Cambridge University Press, 2023. — 300 p.
This book explores the many strategies by which elite Greeks and Romans resisted the cultural and political hegemony of the Roman Empire in ways that avoided direct confrontation or simple warfare. By resistance is meant a range of responses including 'opposition', 'subversion', 'antagonism', 'dissent', and 'criticism' within a multiplicity of cultural forms from identity-assertion to polemic. Although largely focused on literary culture, its implications can be extended to the world of visual and material culture. Within the volume a distinguished group of scholars explores topics such as the affirmation of identity via language choice in epigraphy; the use of genre (dialogue, declamation, biography, the novel) to express resistant positions; identity negotiation in the scintillating and often satirical Greek essays of Lucian; and the place of religion in resisting hegemonic power.
- Up-to-date discussion of various aspects of resistance to the Roman Empire across the cultural history and literature of the Mediterranean
- Includes magisterial surveys of the history and relevance of resistance studies
- Mobilises a wide range of methodological and interpretative tools to interrogate a variety of cultural products
Contributors: Daniel Jolowicz, Jaś Elsner, Katherine McDonald, Nicholas Zair, Dawn LaValle Norman, Will Guast, Eran Almagor, Nicolò D'Alconzo, Aneurin Ellis-Evans, Helen Van Noorden, Ian Rutherford, Lea Niccolai, Simon Goldhill.
Daniel Jolowicz is a Fellow of Downing College, Cambridge. He is the author of
Latin Poetry in the Ancient Greek Novels (2021).

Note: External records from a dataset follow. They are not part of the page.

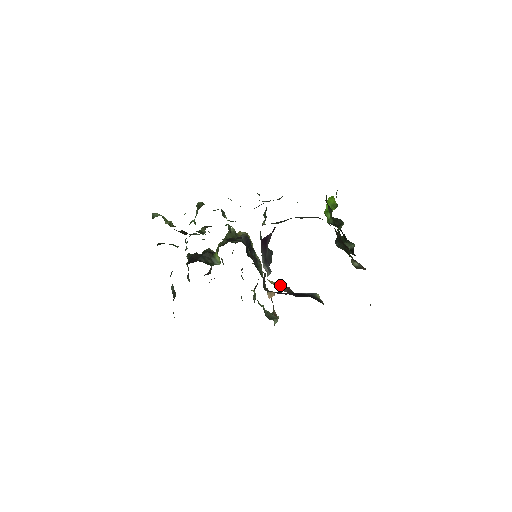
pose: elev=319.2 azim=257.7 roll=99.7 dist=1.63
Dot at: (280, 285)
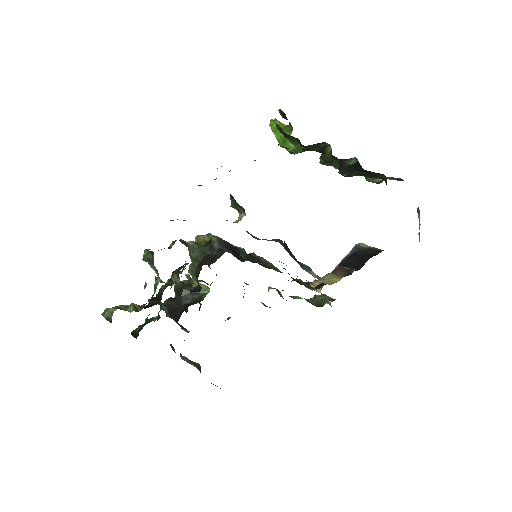
Dot at: (331, 274)
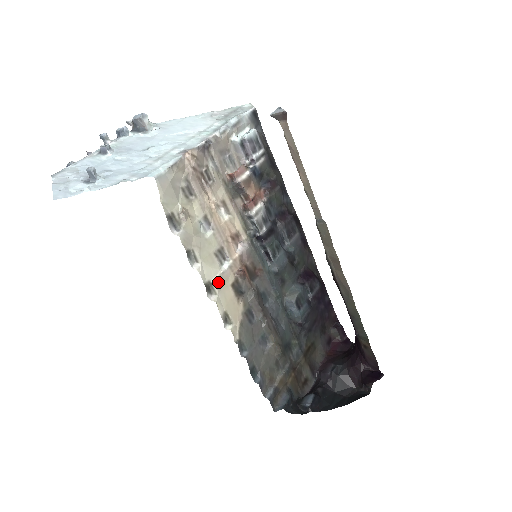
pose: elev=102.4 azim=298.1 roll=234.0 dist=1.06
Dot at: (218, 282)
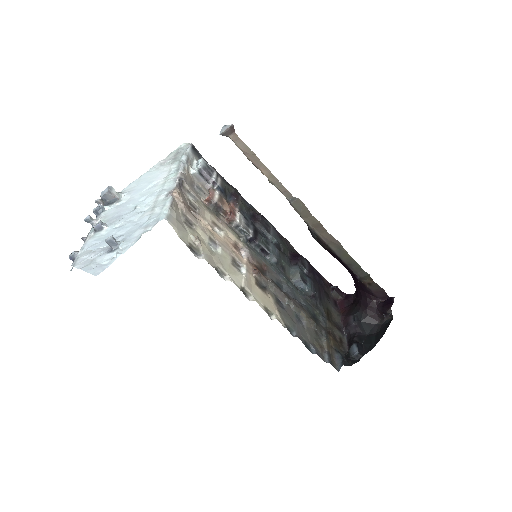
Dot at: (247, 285)
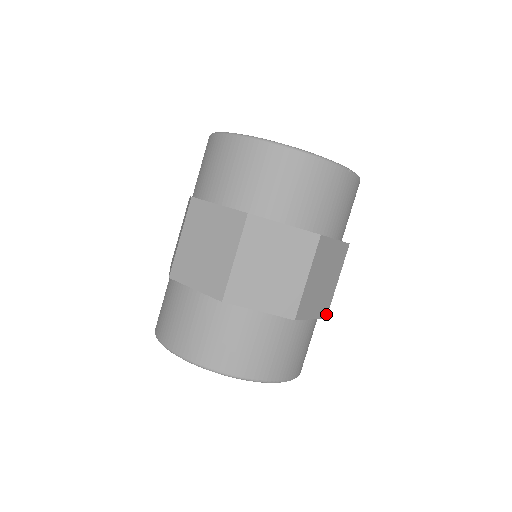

Jaś Elsner is a Senior Research Fellow at Corpus Christi College, Oxford. He is the author of numerous works including
Art and the Roman Viewer (Cambridge, 1995),
Pilgrimage Past and Present (jointly with Simon Coleman) (1995),
Roman Eyes: Visuality and Subjectivity in Art and Text (2007),
The Art of the Roman Empire A.D. 100-450 (2nd edition, 2018) and
Eurocentric and Beyond: Art History, the Global Turn and the Possibilities of Comparison (2022).